UConn's Auriemma focused on LSU

Coach recalls nightmare of team's last regional final

East at Richmond, Va.

March 27, 2000|By Christian Ewell | Christian Ewell,SUN STAFF

RICHMOND, Va. -- The last trip to a regional final for Connecticut coach Geno Auriemma ended in a way he still blames himself for, a way he's hoping won't happen in tonight's East Regional final against LSU at 7.

Ahead of a North Carolina State team by 10 points in 1998, the Huskies collapsed over the last 15 minutes, and N.C. State coach Kay Yow ended up with her first Final Four appearance.

The Huskies were without Shea Ralph, now an All-American, and also without another All-American, Nykesha Sales. Yet another current All-American, Svetlana Abrosimova, was injured in the first half.

But of the three losses Connecticut (33-1) has suffered in the round of eight -- the others coming to eventual national champions North Carolina and Tennessee in 1994 and '97 -- Auriemma identified the most recent setback as the toughest to take.
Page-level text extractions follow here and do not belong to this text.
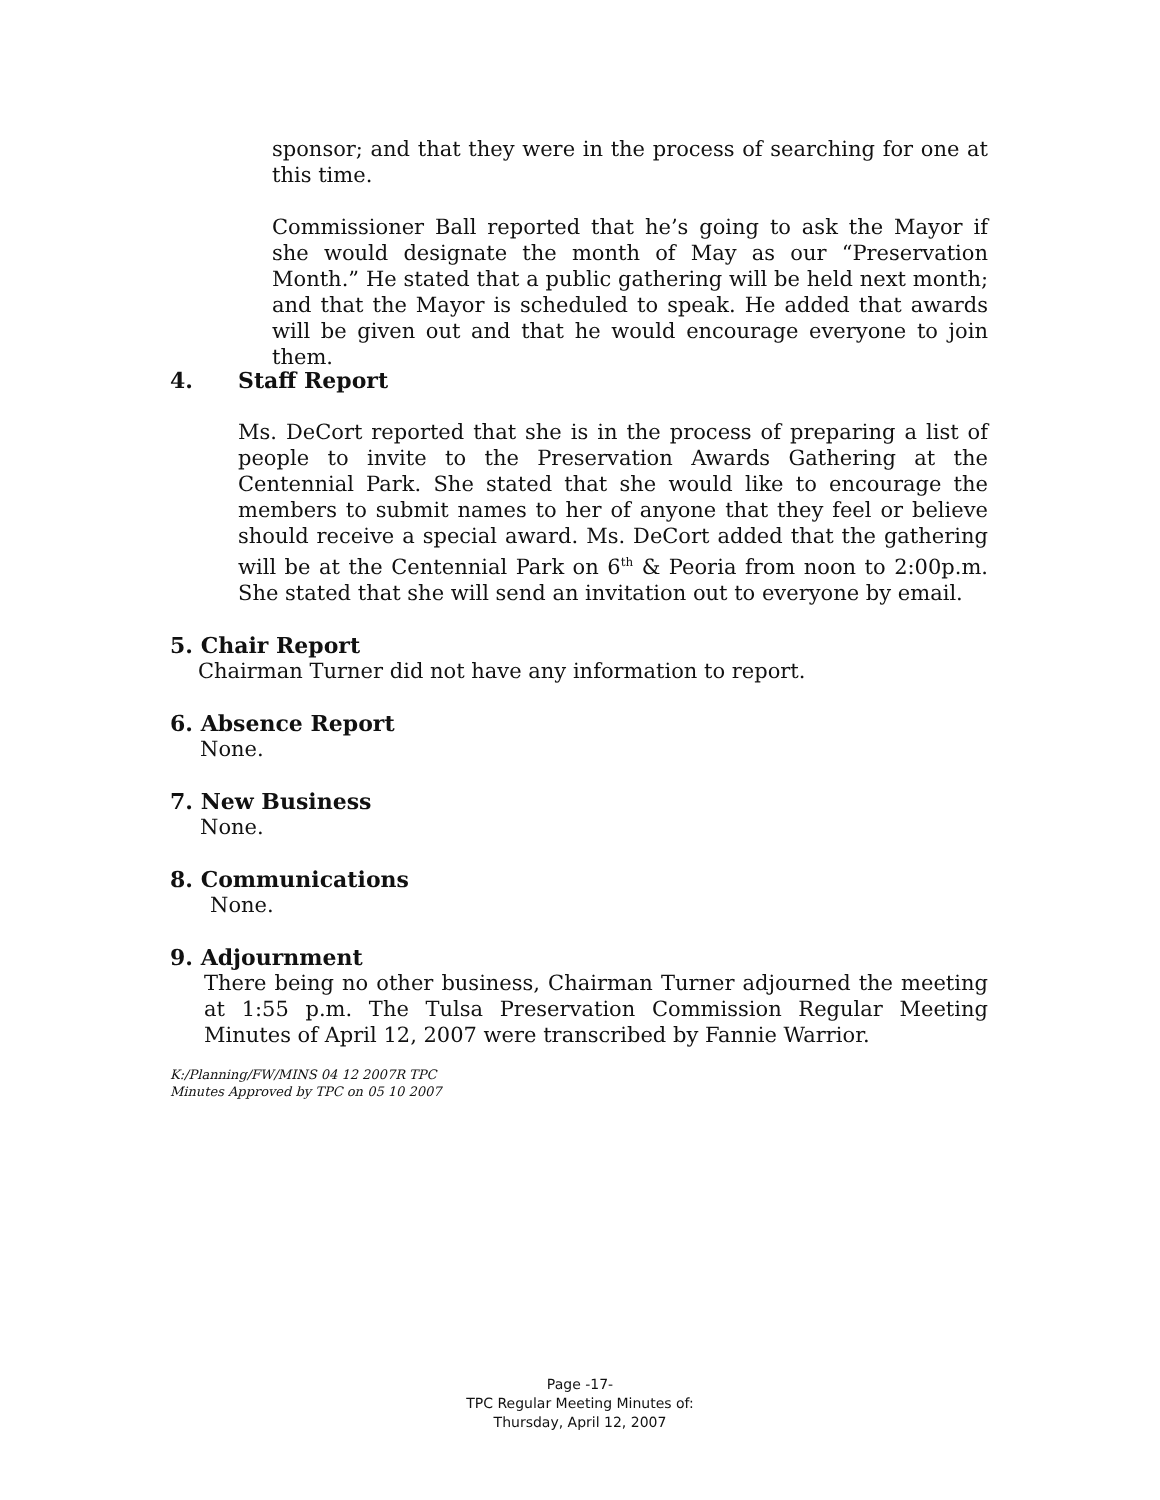sponsor; and that they were in the process of searching for one at this time.
Commissioner Ball reported that he’s going to ask the Mayor if she would designate the month of May as our “Preservation Month.” He stated that a public gathering will be held next month; and that the Mayor is scheduled to speak. He added that awards will be given out and that he would encourage everyone to join them.
4. Staff Report
Ms. DeCort reported that she is in the process of preparing a list of people to invite to the Preservation Awards Gathering at the Centennial Park. She stated that she would like to encourage the members to submit names to her of anyone that they feel or believe should receive a special award. Ms. DeCort added that the gathering will be at the Centennial Park on 6<sup>th</sup> & Peoria from noon to 2:00p.m. She stated that she will send an invitation out to everyone by email.
5. Chair Report
Chairman Turner did not have any information to report.
6. Absence Report
None.
7. New Business
None.
8. Communications
None.
9. Adjournment
There being no other business, Chairman Turner adjourned the meeting at 1:55 p.m. The Tulsa Preservation Commission Regular Meeting Minutes of April 12, 2007 were transcribed by Fannie Warrior.
K:/Planning/FW/MINS 04 12 2007R TPC
Minutes Approved by TPC on 05 10 2007
Page -17-
TPC Regular Meeting Minutes of:
Thursday, April 12, 2007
"You can rationalize some, and you can't rationalize others," he said. "The N.C. State game, we just looked past them. Once they beat Old Dominion, we looked at it as, `Oh, if we just beat N.C. State, we're going to the Final Four.' "

One of Connecticut's luxuries in having enough talent to plausibly field two Final Four contenders is that it needn't attach its confidence to the relative worth of the opponent.

"I'm sure that [LSU] is coming into the game thinking that they are going to win, and that is what we are going to prepare for," said Ralph. "We are going to go out and play our game and not worry about what they bring to the table or what they think about us."

Incidentally, just the win over Connecticut in 1998 pretty much completed the resume for Yow's long career.

Meanwhile, taking a team to the Final Four is one of the few things LSU coach Sue Gunter has not done in 36 years of college coaching while racking up 613 wins.

For the 26-5 Tigers to go further, they will have to find a way to beat the Huskies.

Running with the Huskies doesn't work, as Oklahoma proved Saturday. Right now, the team is averaging 100.3 points per game in the NCAA tournament. But Gunter wondered whether slowing the game's pace would do much good.

"For any game, you want to dictate the tempo, but I don't know how you do that with Connecticut," she said. "It is hard to take anything away from them that will make a significant difference in the course of the game."

LSU's defense is strong. The team allows its opponents to hit only 38 percent of its shots, and gives up 56.5 points per game. And if their semifinal win over Duke is any indication, the Tigers' passing skill might get them through the traps that Connecticut ran so successfully Saturday.

In the Southeastern Conference, the Tigers lost to No. 1 Mideast seed Tennessee twice, but beat No. 1 West seed Georgia in Athens during the regular season.

"Playing in the SEC, we play a lot of the top teams," LSU forward Katrina Hibbert said. "We are looking at it as another conference game. We'll have to come out and be ready to play."